** Data provided follows **
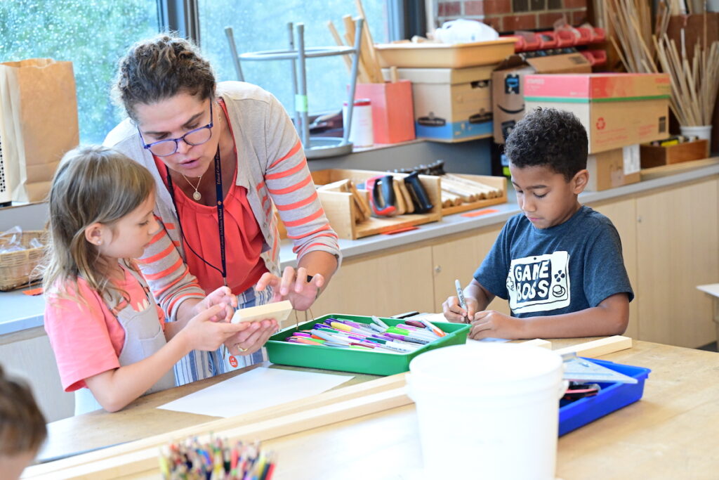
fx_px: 1398
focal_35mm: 70
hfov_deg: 28.8
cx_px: 360
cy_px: 240
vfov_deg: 19.5
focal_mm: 70
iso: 4000
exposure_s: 1/640
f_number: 4.5
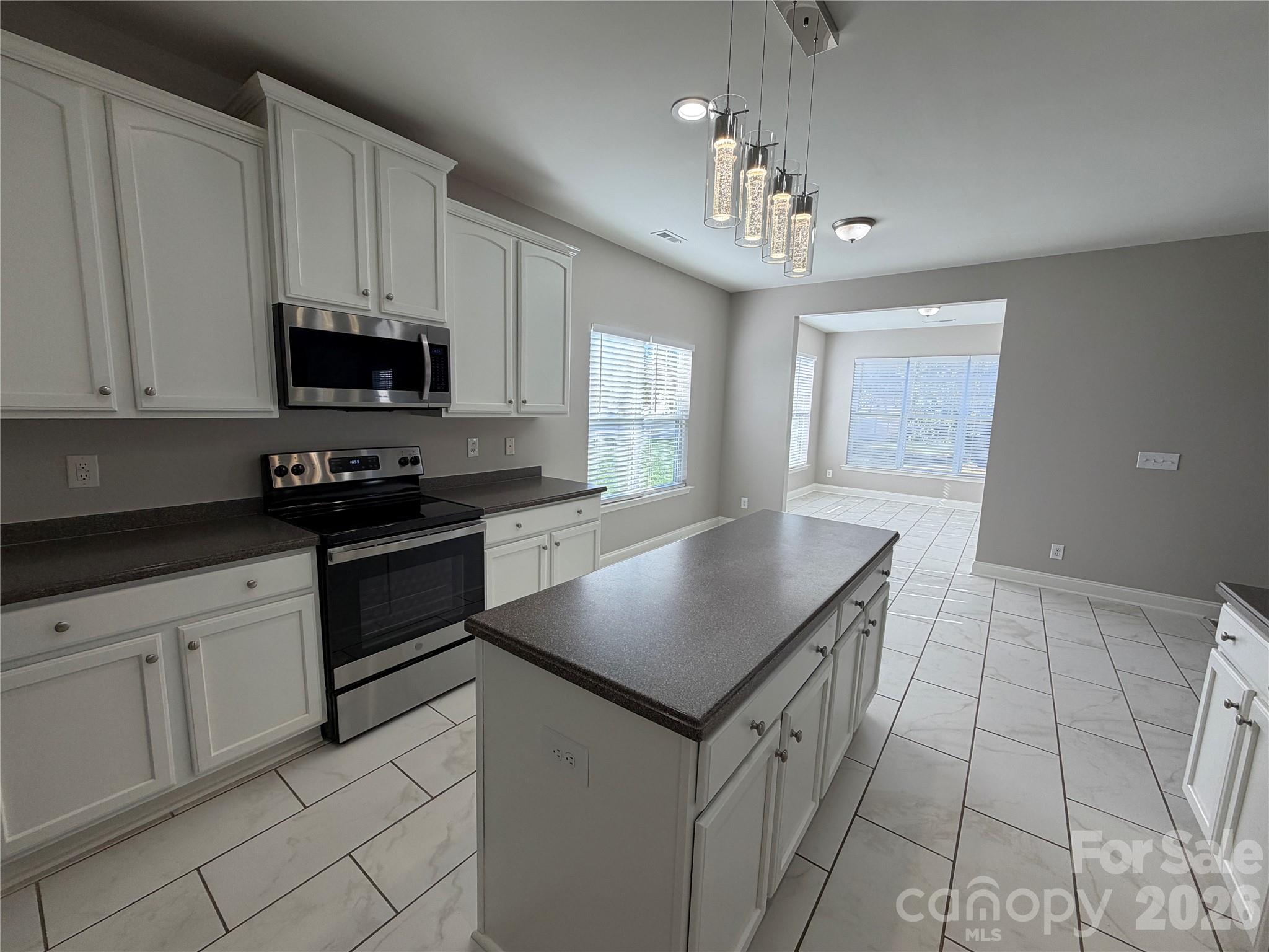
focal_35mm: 14
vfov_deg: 85.7
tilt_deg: -8.1
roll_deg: -1.8
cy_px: 476
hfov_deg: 102.1
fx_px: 513
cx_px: 634
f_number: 2.2
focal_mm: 2.22
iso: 50
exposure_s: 1/120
** End of Data provided **
Exercise prompt: Reproduce all entries exactly. Pictures do not belong in the copy.

Exercise response:
fx_px: 1398
focal_35mm: 70
hfov_deg: 28.8
cx_px: 360
cy_px: 240
vfov_deg: 19.5
focal_mm: 70
iso: 4000
exposure_s: 1/640
f_number: 4.5
focal_35mm: 14
vfov_deg: 85.7
tilt_deg: -8.1
roll_deg: -1.8
cy_px: 476
hfov_deg: 102.1
fx_px: 513
cx_px: 634
f_number: 2.2
focal_mm: 2.22
iso: 50
exposure_s: 1/120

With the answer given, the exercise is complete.